In the applications mentioned above, it is important that it is possible to preserve the recorded information when supply voltage is withdrawn from the memory device. In addition, the need to modify the information (instructions and data) already memorized naturally leads to the use of non-volatile writable memories. In effect, a program recorded in permanent, non-writable and non-erasable memory of the Read Only Memory (ROM) type cannot, because of the very nature of the memory, be altered. On the other hand, a writable memory of the Programmable Read Only Memory (PROM) type readily lends itself to the various applications envisaged above because it is non-volatile and its contents can be altered at any time. It will be recalled that a PROM memory is a ROM memory which can be programmed directly by the user. Each cell in the memory is equipped with a fuse and programming is performed by blowing fuses in the memory. Other reprogrammable memories of the Erasable Programmable Read Only Memory (EPROM) type produced by Metal Oxide Semiconductor (MOS) fabrication techniques may also be used. However, PROM and EPROM memories suffer from limitations insofar as the above mentioned applications are concerned.
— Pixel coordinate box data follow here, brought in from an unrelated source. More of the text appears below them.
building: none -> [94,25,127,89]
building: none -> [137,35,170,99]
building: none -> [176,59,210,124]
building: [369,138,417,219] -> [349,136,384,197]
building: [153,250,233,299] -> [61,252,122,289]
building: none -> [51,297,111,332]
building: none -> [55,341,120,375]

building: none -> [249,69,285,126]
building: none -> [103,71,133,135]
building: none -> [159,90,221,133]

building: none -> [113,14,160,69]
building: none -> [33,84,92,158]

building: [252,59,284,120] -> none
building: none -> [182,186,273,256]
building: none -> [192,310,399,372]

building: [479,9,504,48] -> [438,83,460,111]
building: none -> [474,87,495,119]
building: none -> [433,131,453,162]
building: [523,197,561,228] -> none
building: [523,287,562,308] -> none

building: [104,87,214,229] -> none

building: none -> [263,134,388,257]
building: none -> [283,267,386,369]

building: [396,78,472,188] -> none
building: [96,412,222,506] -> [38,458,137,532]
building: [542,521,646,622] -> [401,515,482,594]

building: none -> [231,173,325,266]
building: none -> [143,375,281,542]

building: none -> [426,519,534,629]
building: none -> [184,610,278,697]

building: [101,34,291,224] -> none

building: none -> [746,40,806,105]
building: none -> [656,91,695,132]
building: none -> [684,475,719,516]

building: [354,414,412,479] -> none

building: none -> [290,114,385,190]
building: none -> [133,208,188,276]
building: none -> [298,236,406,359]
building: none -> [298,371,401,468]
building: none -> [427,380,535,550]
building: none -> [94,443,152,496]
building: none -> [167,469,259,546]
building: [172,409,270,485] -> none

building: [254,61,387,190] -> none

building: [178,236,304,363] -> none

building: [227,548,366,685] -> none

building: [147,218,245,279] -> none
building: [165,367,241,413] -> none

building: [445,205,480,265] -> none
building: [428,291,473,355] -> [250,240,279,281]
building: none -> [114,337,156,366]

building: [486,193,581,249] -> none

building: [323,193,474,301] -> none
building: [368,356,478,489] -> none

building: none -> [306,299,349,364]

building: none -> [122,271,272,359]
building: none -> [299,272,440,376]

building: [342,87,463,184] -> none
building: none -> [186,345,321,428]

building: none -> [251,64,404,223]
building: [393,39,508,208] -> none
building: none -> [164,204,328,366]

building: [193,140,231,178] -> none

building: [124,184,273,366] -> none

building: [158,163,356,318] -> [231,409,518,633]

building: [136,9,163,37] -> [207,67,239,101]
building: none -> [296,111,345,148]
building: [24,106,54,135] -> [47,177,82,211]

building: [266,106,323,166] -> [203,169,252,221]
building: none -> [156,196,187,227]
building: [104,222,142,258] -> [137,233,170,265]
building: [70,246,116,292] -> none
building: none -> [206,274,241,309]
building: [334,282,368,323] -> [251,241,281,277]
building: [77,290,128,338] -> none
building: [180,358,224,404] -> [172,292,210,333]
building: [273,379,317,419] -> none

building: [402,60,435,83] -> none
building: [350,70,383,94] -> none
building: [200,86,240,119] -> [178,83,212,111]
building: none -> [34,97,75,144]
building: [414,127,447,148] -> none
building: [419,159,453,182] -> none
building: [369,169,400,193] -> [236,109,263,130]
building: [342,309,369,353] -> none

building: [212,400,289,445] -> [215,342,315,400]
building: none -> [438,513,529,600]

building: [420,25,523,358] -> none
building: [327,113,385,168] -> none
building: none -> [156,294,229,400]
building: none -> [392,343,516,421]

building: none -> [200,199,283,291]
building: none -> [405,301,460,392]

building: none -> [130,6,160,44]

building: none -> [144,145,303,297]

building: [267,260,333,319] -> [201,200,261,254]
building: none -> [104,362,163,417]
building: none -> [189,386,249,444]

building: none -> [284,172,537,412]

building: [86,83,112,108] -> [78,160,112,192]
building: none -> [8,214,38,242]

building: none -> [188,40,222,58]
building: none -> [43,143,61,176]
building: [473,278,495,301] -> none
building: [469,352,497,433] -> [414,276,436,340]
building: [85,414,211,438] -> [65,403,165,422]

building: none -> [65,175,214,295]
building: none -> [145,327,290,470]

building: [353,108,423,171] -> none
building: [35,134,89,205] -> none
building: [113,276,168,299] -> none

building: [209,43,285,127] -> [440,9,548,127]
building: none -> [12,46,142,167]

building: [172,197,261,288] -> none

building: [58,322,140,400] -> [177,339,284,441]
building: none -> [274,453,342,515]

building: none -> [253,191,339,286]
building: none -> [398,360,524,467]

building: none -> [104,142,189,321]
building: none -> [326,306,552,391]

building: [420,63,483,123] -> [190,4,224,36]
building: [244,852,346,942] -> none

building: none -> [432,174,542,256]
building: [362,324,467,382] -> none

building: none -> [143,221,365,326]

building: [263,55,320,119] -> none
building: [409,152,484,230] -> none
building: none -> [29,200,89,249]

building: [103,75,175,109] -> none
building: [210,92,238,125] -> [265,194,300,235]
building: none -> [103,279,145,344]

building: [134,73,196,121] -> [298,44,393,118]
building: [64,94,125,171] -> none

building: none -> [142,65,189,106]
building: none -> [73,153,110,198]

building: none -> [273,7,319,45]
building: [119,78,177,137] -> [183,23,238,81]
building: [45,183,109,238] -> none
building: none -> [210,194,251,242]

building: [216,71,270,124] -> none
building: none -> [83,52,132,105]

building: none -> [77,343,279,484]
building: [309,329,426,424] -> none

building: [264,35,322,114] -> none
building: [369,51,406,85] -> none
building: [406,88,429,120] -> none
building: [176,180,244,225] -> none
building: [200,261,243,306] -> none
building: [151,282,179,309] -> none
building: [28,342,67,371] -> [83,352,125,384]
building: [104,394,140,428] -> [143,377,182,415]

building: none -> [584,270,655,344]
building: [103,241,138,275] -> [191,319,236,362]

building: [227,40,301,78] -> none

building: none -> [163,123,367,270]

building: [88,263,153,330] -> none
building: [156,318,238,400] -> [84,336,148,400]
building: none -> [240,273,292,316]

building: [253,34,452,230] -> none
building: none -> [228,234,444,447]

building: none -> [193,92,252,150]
The association of memories of these two kinds with a conventional microprocessor makes it necessary to place all the parts of the microprocessor in a quiescent state when a write voltage is fed to one of the memories, which voltage can only come from outside the microprocessor. This means that no program can be run during this phase. Such an association makes it impossible for the memory to be automatically programmed by the microprocessor because the ordinal counter which is responsible for addressing the memory cannot simultaneously point to an address A.sub.i in the memory whose content is to be modified and to another address A.sub.j in the same memory in order to execute a sequence of writing in the memory zone situated at address A.sub.i.